Cuando era una adolescente, la reina Isabel II quedó flechada ante la elegancia de Felipe de Edimburgo. Apenas tenía 13 años y él 19, cuando, vestido de militar, el entonces por príncipe de Grecia y Dinamarca visitó la Real Academia Naval de Darmouth.
Comenzó entonces una relación epistolar que se prolongó durante gran parte de la Segunda Guerra Mundial. «Fue amor desde el principio, en contraste con los matrimonios de conveniencia que tanto se estilaban entre la nobleza», escribió en sus memorias Margaret Rhodes, la prima predilecta de Isabel.
Concesiones
Mientras él servía a las fuerzas británicas, ella ignoró a otros pretendientes y esperó pacientemente a que regresara para iniciar un noviazgo que despertó muchas dudas en palacio. La abdicación de Eduardo VIII por su amor por la plebeya Wallis Simpson estaba aún demasiado reciente y la monarquía no debía tropezar de nuevo. Felipe tuvo que hacer muchas concesiones. Renunció a su carrera naval, a sus títulos de príncipe de Grecia y Dinamarca y a su ristra de apellidos paternos Schleswig Holstein Sonderburg Glucksburg accediendo a adoptar el de su rama materna, Mountbatten.

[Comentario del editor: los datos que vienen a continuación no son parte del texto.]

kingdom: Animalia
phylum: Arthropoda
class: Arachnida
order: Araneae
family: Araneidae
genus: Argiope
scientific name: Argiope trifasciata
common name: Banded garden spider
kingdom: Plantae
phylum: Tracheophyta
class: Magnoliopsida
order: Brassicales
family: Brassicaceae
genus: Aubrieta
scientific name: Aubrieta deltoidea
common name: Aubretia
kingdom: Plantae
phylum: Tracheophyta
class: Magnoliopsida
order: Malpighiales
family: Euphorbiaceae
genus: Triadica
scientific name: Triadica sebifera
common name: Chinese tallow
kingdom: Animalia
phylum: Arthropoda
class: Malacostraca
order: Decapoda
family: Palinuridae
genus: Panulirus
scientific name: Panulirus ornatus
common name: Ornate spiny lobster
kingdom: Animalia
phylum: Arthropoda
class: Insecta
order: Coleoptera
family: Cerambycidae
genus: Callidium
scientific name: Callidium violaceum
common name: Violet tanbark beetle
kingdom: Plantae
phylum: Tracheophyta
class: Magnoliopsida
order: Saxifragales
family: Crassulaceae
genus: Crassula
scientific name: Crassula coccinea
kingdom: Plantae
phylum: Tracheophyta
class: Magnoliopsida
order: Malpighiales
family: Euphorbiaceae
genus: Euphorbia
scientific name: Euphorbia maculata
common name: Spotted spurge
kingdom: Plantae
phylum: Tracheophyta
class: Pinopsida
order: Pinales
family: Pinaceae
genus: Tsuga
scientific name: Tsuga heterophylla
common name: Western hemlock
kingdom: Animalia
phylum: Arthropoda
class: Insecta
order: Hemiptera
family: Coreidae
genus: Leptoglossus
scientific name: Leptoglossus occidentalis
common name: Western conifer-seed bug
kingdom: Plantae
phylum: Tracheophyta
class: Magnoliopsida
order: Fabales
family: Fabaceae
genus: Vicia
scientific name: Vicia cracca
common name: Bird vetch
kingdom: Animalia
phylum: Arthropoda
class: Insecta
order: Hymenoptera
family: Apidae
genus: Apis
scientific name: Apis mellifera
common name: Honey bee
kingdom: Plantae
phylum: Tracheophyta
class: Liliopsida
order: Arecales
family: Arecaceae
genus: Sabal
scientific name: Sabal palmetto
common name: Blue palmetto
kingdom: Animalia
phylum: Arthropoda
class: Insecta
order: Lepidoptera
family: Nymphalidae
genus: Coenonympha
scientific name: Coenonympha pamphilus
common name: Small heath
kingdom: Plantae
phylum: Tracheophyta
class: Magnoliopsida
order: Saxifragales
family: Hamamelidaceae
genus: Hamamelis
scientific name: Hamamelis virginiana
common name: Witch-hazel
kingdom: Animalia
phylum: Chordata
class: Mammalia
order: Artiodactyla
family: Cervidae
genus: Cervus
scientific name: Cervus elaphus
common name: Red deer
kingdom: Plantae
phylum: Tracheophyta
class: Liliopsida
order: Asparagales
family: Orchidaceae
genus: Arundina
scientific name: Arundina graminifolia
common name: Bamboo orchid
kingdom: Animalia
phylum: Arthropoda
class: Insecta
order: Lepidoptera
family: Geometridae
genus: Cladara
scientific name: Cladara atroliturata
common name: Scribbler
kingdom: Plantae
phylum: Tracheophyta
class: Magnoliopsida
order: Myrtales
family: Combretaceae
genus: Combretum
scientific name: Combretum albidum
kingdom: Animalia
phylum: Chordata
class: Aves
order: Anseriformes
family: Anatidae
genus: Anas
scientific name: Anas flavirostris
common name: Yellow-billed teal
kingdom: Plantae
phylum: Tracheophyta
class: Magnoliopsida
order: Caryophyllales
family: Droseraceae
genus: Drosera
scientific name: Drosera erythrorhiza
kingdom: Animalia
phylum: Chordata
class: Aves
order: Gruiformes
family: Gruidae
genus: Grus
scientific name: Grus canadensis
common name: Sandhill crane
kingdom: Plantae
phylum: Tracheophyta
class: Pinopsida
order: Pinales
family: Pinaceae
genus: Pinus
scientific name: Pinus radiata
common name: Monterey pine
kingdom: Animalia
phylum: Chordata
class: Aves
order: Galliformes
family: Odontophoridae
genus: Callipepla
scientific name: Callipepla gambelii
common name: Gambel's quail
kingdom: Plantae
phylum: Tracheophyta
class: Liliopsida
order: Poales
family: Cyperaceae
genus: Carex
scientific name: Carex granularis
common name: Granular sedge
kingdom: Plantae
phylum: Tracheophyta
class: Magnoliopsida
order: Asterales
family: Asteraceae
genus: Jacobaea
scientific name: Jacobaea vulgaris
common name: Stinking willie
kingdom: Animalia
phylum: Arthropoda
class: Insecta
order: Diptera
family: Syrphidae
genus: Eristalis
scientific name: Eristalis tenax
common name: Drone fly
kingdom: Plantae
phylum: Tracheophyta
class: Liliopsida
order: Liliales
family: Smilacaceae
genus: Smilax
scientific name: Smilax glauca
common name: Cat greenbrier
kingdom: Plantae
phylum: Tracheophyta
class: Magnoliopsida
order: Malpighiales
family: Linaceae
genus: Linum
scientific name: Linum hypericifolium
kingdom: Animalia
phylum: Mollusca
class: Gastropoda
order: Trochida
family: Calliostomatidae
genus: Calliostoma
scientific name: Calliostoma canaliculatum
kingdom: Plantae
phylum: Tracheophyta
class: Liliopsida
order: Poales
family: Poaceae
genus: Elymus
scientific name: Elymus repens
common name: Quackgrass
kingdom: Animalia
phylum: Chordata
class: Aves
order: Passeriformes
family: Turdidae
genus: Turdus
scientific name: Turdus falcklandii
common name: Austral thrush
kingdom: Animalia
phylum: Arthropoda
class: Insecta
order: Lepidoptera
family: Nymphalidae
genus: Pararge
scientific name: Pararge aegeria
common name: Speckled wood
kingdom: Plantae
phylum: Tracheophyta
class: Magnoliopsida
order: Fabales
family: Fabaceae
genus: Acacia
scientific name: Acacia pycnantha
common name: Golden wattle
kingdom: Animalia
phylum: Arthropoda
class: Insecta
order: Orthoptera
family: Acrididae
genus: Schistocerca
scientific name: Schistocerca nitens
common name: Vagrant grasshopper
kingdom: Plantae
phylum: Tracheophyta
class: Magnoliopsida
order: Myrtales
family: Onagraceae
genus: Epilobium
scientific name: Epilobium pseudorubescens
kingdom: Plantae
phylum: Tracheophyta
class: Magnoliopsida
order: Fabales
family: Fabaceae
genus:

El 20 de noviembre de 1947 protagonizaron la primera boda real tras el final de la Segunda Guerra Mundial. La joven Isabel contrajo matrimonio con un vestido diseñado por Norman Hartnell, elaborado en satén de color marfil y decorado con 10.000 perlas blancas importadas de América, hilo de plata y bordados de tul. Más de tres mil invitados fueron testigos de una boda retransmitida por la radio para más de 200 millones de personas.
Segundo plano
Felipe ejerció durante toda su vida como un leal embajador de Reino Unido, recorriendo el planeta y presidiendo más de 800 organizaciones caritativas. En ocasiones no se sintió del todo cómodo en ese segundo plano, caminando siempre dos pasos por detrás de la Reina. «Mi ambición no era presidir el World Wild Fund. Francamente, hubiera preferido quedarme en la Armada», despotricó en una ocasión. También le costó aceptar que su mujer, presionada por la corte y por Churchill, se negara a renunciar al apellido Windsor para sus cuatro hijos en favor del Mountbatten. « Me siento como una condenada ameba». Un año después de su boda, nació su primer hijo, el heredero, el Príncipe Carlos. Después llegarían Ana, Andrés y Eduardo. Le costó digerir los divorcios de los tres primeros y en especial, el de su primogénito. Desde el principo, mostró explícitamente su antipatía hacia Lady Di.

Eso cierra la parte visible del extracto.